The Texas Chainsaw Massacre (1974)
Five young people in van meet a bizarre family of butchers in rural Texas in this very influential low-budget horror classic, directed by Tobe Hooper while still a film student and based on the same contemporary cannibal that inspired Psycho (one Ed Gein). Much has been made about the difference between the suspense of Hitchcock and the terror of this film (and the multitude of subsequent variations and rip-offs), but one key element unites them: as in Psycho, where the "blood" in the shower sequence was chocolate syrup and viewers never actually see the knife piercing skin, there's actually very little gore in Massacre and more suggested violence than actual explicit mayhem. The rights situation regarding this movie was extremely complicated, which means that there are a lot of different editions of the film circulating in tapes of various quality. The recently issued DVD version features a high-definition transfer and stereo surround sound remix supervised by Hooper, audio commentary by the director, DP Daniel Hooper and Gunnar Hansen (who played the demented, club-wielding Leatherface), and a half hour of deleted scenes, outtakes, trailers, TV spots, still photos and even a blooper reel (much of which is on the older laserdisc as well). Whatever version you find, The Texas Chainsaw Massacre is an unfathomably influential movie that will explain a great deal about trends in the contemporary horror film.
Les Vampires (1915)
Another recently restored silent movie of note, Louis Feuillade's ten-part, nearly seven-hour Les Vampires -- in which the surrealist-inspired gang of the title, lead by Irma Vep (Musidora), terrorize the Parisian establishment as they are pursued by intrepid reporter Philippe Guerande (Edouard Mathé) -- isn't strictly a horror film, even though it sports severed heads, poisoning, at least one zombie, hypnotism, a nightclub called "The Happy Shack," and a tangible eroticism explored further in Olivier Assayas' 1997 festival hit Irma Vep (starring Hong Kong actress Maggie Cheung).

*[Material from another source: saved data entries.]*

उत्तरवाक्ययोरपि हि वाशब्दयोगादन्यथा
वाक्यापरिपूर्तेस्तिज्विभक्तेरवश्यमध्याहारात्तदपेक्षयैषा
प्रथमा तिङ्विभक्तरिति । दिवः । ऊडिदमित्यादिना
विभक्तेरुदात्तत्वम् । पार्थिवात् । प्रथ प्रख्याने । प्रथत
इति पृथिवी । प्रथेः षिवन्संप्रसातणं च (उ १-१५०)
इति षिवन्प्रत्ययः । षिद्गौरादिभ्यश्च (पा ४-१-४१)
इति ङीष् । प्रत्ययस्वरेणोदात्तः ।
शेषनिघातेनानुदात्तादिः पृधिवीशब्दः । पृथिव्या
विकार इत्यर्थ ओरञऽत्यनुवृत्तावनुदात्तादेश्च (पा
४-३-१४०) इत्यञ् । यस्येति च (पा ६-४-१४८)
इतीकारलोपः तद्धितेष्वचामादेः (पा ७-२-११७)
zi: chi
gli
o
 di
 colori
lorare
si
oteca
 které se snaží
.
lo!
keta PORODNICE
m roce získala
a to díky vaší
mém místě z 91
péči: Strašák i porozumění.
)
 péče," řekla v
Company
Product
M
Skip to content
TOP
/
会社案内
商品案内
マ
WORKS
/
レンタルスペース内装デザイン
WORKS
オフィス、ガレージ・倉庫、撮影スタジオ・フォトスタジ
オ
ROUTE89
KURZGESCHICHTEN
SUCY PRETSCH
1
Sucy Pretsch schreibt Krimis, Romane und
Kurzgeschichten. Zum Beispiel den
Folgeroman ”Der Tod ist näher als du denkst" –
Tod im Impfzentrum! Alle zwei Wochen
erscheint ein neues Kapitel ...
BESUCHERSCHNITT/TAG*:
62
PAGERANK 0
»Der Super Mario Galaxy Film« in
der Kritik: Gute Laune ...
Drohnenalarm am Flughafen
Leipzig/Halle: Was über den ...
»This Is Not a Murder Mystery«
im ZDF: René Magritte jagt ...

Les Vampires was restored by David Shepard (who also supervised The Cat and the Canary), and features clever tinting, authentic, idiomatic intertitles, proper running speed and a score by Robert Israel that incorporates silent film compositions to enhance the authenticity of the action. The hypnotic, exciting Les Vampires was made the same year D.W. Griffith shot The Birth of a Nation, and is a stunning reminder that we've only scratched the surface of the profound riches of the silent cinema.